Top of Material for this task
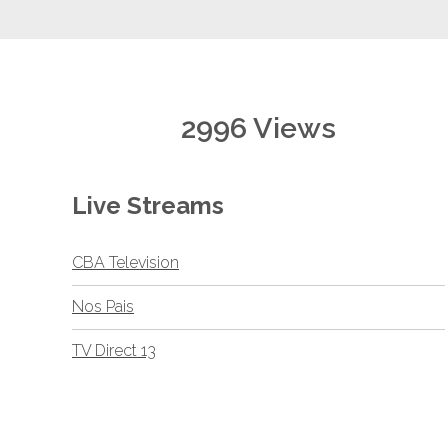
2996 Views
Live Streams
CBA Television
Nos Pais
TV Direct 13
Bottom of Material for this task
* [Task prompt]: Only the pictures are to be omitted; restate everything else above exactly.

* [Result for this task]:
2996 Views
Live Streams
CBA Television
Nos Pais
TV Direct 13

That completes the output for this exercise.